▶ Work order:
Your answer must match the records word for word and contain no pictures.

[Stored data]
= = =
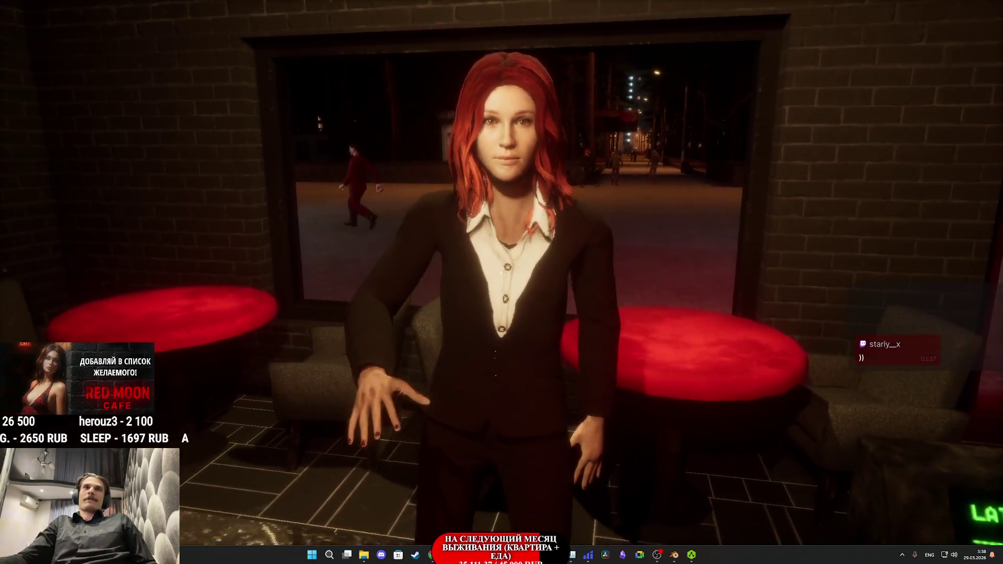
pyautogui.click(501, 272)
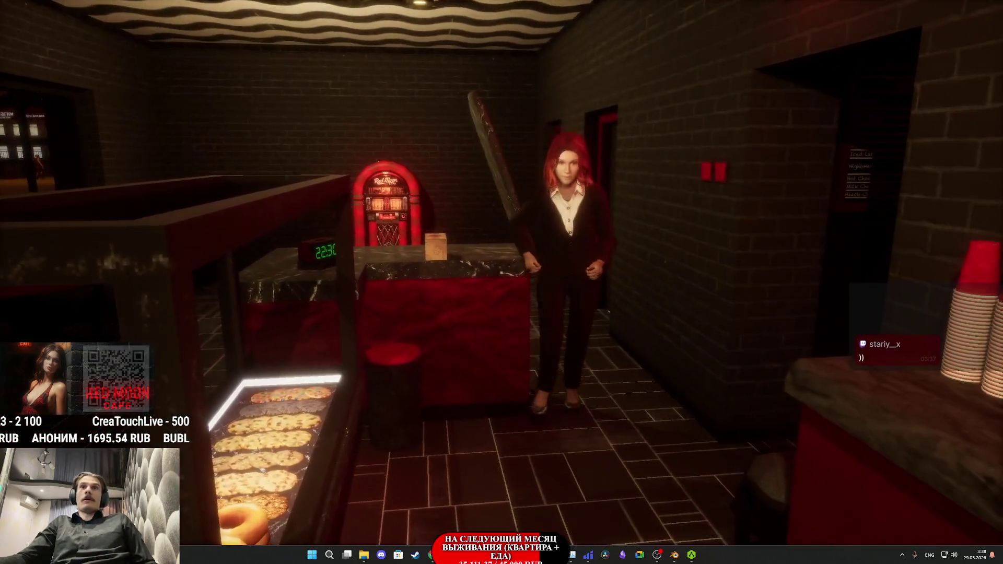
# Step: Interact with the approaching customer, gesture with F, and face the 170 RUB hot chocolate order
pyautogui.click(502, 272)
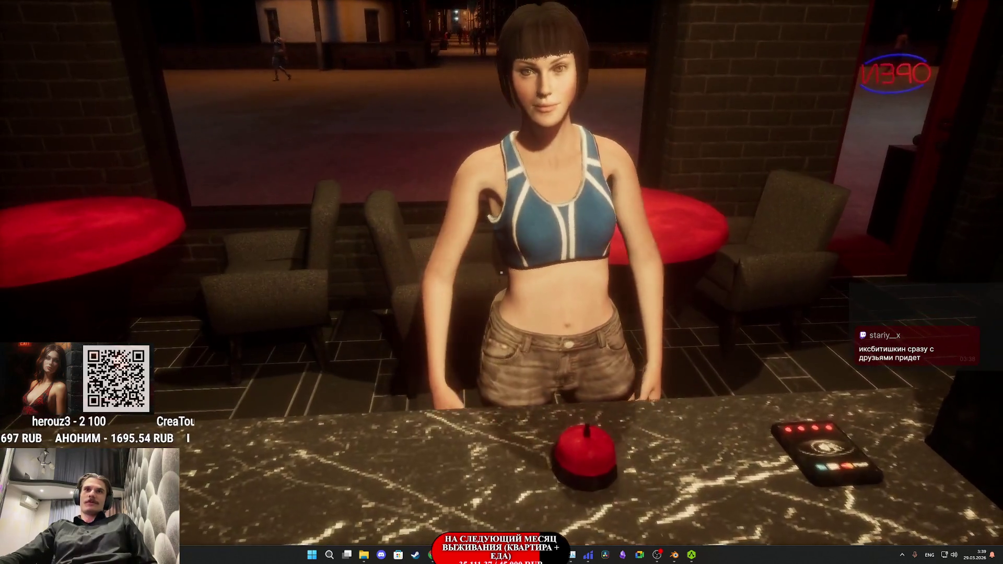
pyautogui.press('f')
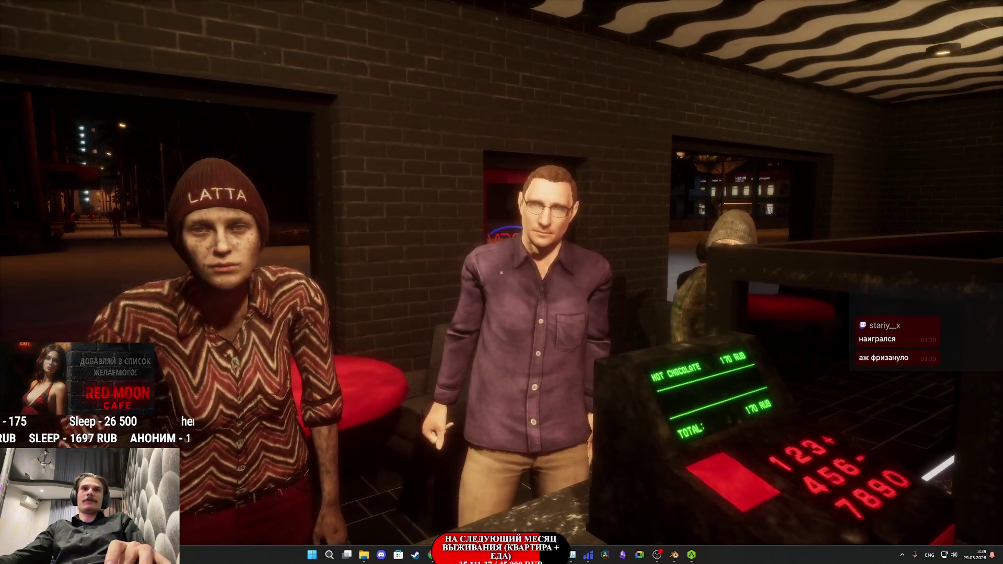
# Step: Screenshot the queued customers with Win+Shift+S, then check the Americano with sugar order at the register
pyautogui.press('super+shift+s')
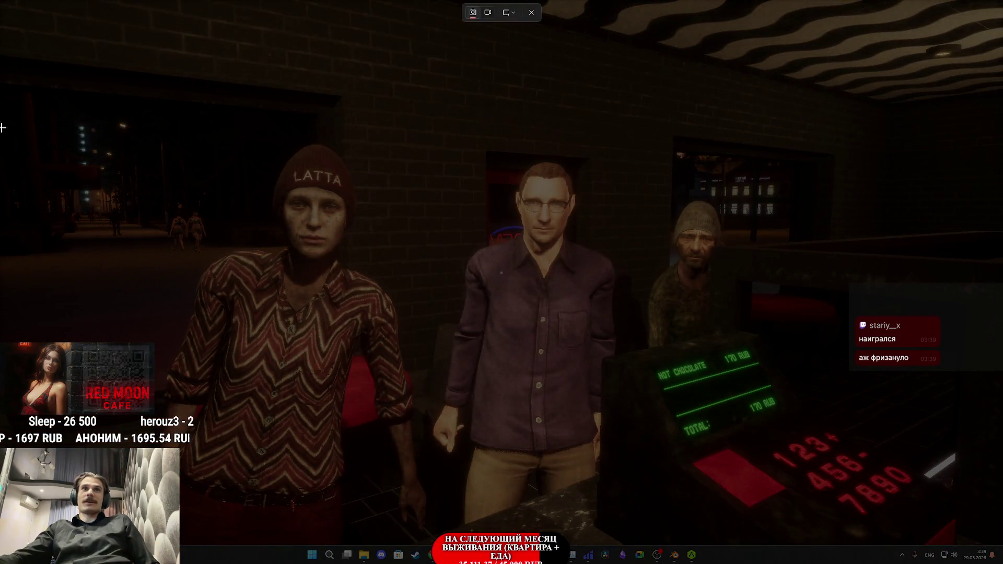
pyautogui.moveTo(123, 109)
pyautogui.mouseDown()
pyautogui.moveTo(503, 253)
pyautogui.moveTo(624, 418)
pyautogui.moveTo(794, 458)
pyautogui.moveTo(807, 485)
pyautogui.mouseUp()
= = =
▶ Response to this task:
pyautogui.click(501, 272)
# Step: Interact with the approaching customer, gesture with F, and face the 170 RUB hot chocolate order
pyautogui.click(502, 272)
pyautogui.press('f')
# Step: Screenshot the queued customers with Win+Shift+S, then check the Americano with sugar order at the register
pyautogui.press('super+shift+s')
pyautogui.moveTo(123, 109)
pyautogui.mouseDown()
pyautogui.moveTo(503, 253)
pyautogui.moveTo(624, 418)
pyautogui.moveTo(794, 458)
pyautogui.moveTo(807, 485)
pyautogui.mouseUp()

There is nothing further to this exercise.